Restatement of the group's idea

Our application will be a personal guide for novice rock climbers that will help them get started by suggesting climbing maneuvers favorable to the user's goals for specific problems, recommending strength or flexibility exercises for achieving particular climbing moves, and enabling the user to track his progress.

Interviewing rock climbers at Ironworks and Indian Rock Park led us to change our original application idea. The original idea can be found here: Group Brainstorm

List of related applications

  1. Climbing Guide
  2. Bouldr
  3. iClimb
  4. SprayCaster
  5. Climber
  6. Vertical Progression
  7. Army Climbing
  8. Knots for Climbing
  9. Rock Climbing Dictionary
  10. GPS Rock Climbing Guide

Analysis

Climbing Guide

Climbing Guide targets a user group of rock climbers "beginners and experts alike." This is a larger target group than that of our proposed application, which doesn't include expert climbers. Climbing Guide offers numerous features, such as a database of guides and "beta" (rock climbing advice) for more than 500 routes and problems, logging to track one's progress, conversion of ratings from one system to another, reference of climbing terms, and power/endurance workouts.

________________

Goals ->
1 > What features does the climbing app proposal say Climbing Guide offers?
2 > Can you echo the climbing app proposal word for word, starting at "Restatement of the" and ending at "track his progress."?

Data excerpt ->
________________

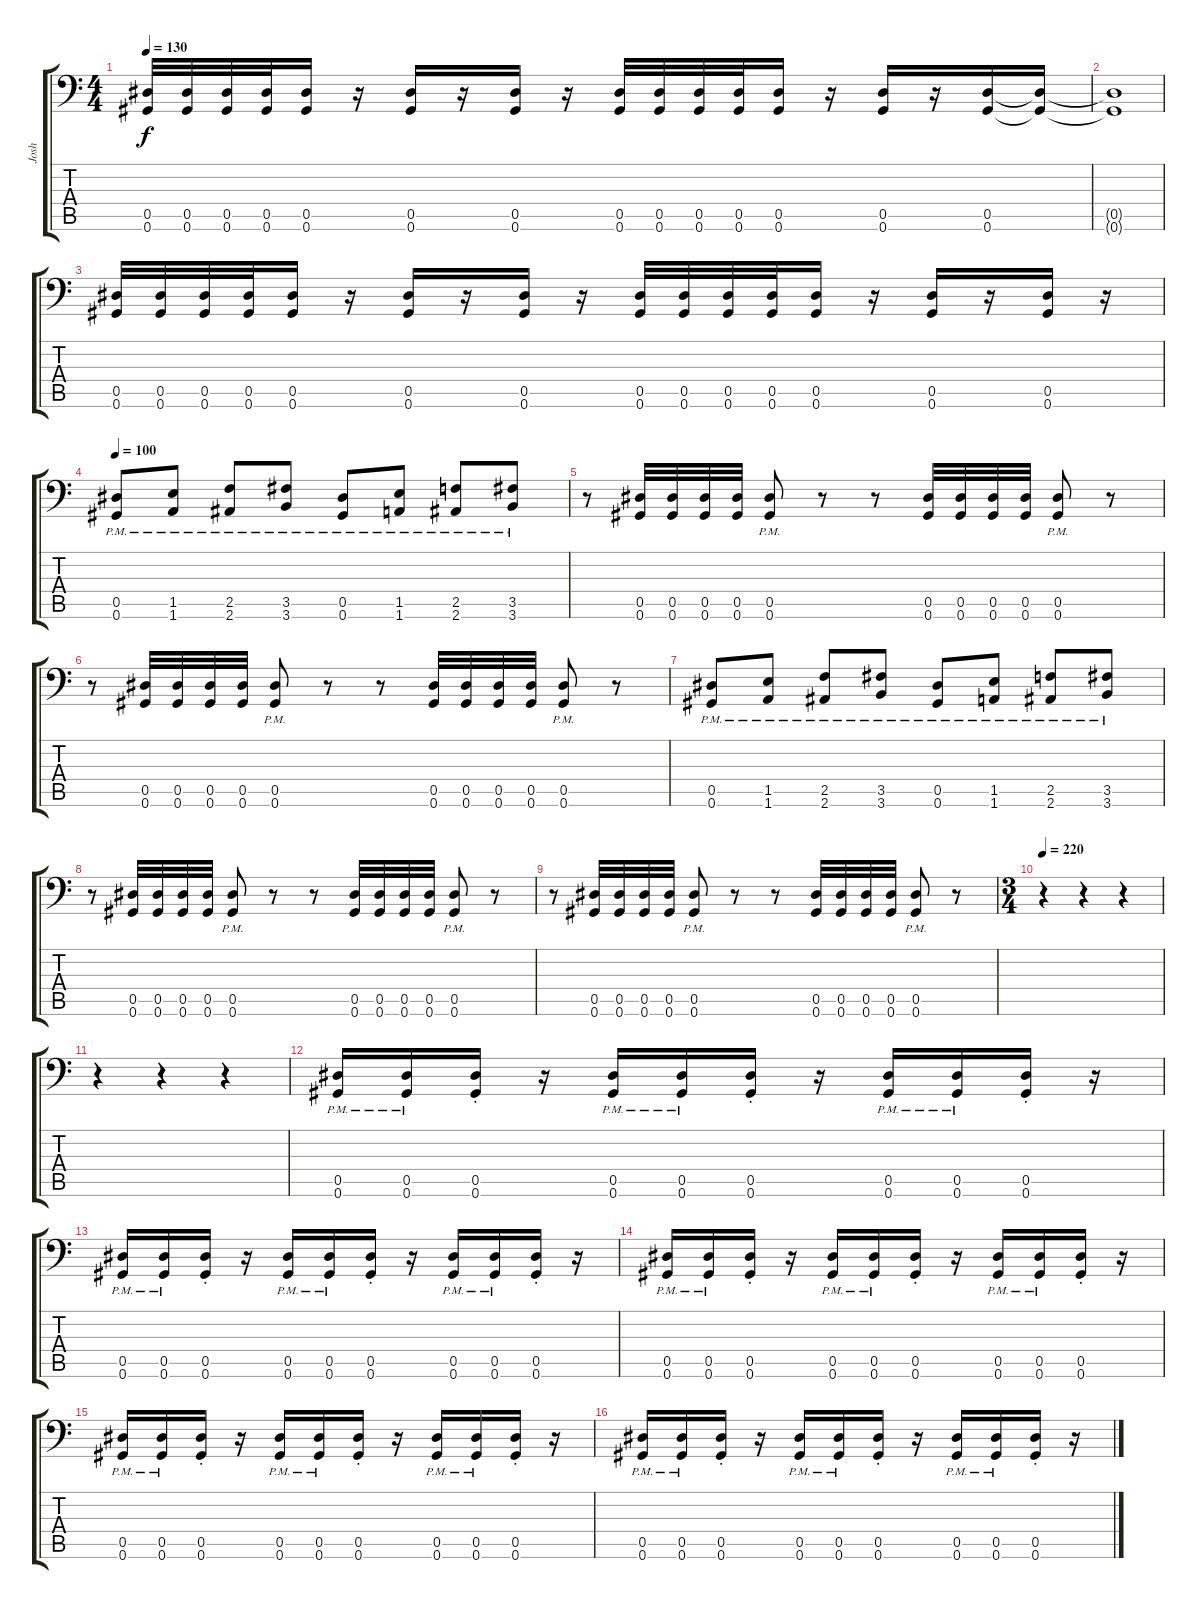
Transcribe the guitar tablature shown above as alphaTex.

________________

The solutions ->
1 >
- A database of guides and "beta" (rock climbing advice) for more than 500 routes and problems
- Logging to track one's progress
- Conversion of ratings from one system to another
- Reference of climbing terms
- Power/endurance workouts

2 >
Restatement of the group's idea

Our application will be a personal guide for novice rock climbers that will help them get started by suggesting climbing maneuvers favorable to the user's goals for specific problems, recommending strength or flexibility exercises for achieving particular climbing moves, and enabling the user to track his progress.